NEW YORK -- The math just didn't add up right to Joe Girardi.

"Any time you put up four hits in an inning, you think you're going to get more than one run," Girardi said of the Yankees' first inning in its 3-1 loss to the Royals on Tuesday. "We put a bunch of singles, and [James Shields] gave up one hit the next six innings, and we didn't do much off him."

The Yankees missed on a golden opportunity to break open the game, scoring just one run in the first inning despite an offensive barrage. The Yankees took a 1-0 lead behind four hits and loaded the bases with one out but couldn't plate anything more in their third straight loss.

"We felt like we could get back into it," Yankees first baseman Lyle Overbay said. "He just located real well and didn't give up many mistakes. We couldn't get anything going."

The Yankees came out on fire against Shields with three straight hits to the start the game, including an RBI single by Robinson Cano to go up 1-0. The one run they plated in the first three batters matched the total they had produced in each of their previous two games.

After a strikeout by Travis Hafner, Zoilo Almonte laced a soft single to right.
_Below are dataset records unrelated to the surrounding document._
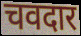
चवदार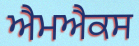
ਐਮਐਕਸ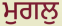
ਮੁਗਲੁ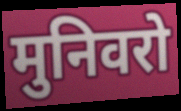
मुनिवरो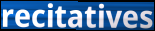
recitatives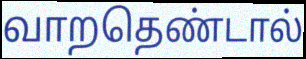
வாறதெண்டால்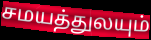
சமயத்துலயும்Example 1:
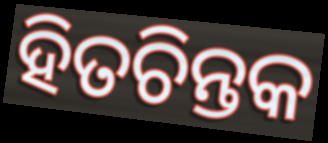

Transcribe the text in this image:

ହିତଚିନ୍ତକ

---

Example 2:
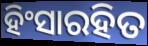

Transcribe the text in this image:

ହିଂସାରହିତ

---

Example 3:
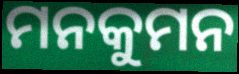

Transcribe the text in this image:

ମନକୁମନ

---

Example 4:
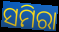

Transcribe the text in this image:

ସମିରା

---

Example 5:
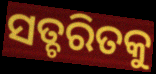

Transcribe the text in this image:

ସତ୍ଚରିତକୁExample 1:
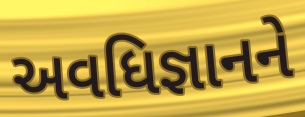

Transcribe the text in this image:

અવધિજ્ઞાનને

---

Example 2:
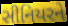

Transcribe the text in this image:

સીનિયરને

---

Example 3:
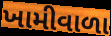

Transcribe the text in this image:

ખામીવાળા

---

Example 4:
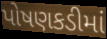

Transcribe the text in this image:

પોષણકડીમાં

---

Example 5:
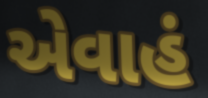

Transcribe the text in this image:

એવાહં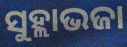
ସୁହ୍ଲାଭଜାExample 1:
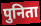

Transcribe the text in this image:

पुनिता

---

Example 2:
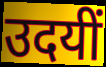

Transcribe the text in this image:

उदयीं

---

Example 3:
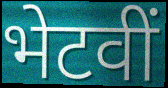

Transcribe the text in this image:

भेटवीं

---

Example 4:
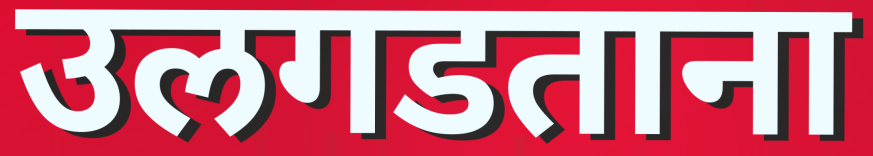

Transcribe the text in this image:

उलगडताना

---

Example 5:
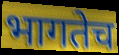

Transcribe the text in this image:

भागतेच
Ichiro Suzuki rounded third, but third base coach Rob Thomson held him, playing it safe instead of testing right fielder David Lough's arm. Lough has a respectable four outfield assists this season.

"I'm expecting to score any time there's a hit, but rounding third obviously I can't see the play," Suzuki said. "All I can do is go off what the coach tells me to do."

Girardi said he thought it would have been a "bang-bang" play but was OK with the decision.

"It's a tough call," Girardi said. "It's an instant call you have to make, and I didn't have a problem with him not sending him."

At a time when the Yankees are struggling offensively, and perhaps need to be more aggressive on the basepaths, the call to play it safe ended up backfiring as the Yankees couldn't get a clutch hit. With the bases loaded and one out, Overbay struck out and Cain made a fantastic running grab to rob Eduardo Nunez of a potentially bases-clearing hit.

"I think [we were] what anybody would be in that situation: disappointed," Suzuki said. "How you guys would feel would be the same feeling that we have, too."

After a blazing start, the Yankees' offense went missing the rest of the night. Over the final 23 outs, they managed just one hit and had a total of three baserunners over the final six innings. Given a chance to tie the game in the eighth inning, Cano struck out to end the frame with the Yanks down 3-1.

Failing to produce in that first inning limited the Yankees with one run for the third straight game.

"We've had opportunities, so it's not like we're not getting those opportunities. We're just not getting that key hit, and everybody is guilty of it," Overbay said. "It's a matter of kind [of] zoning in and making sure that we have good at-bats. If we have good at-bats and don't come through, so be it."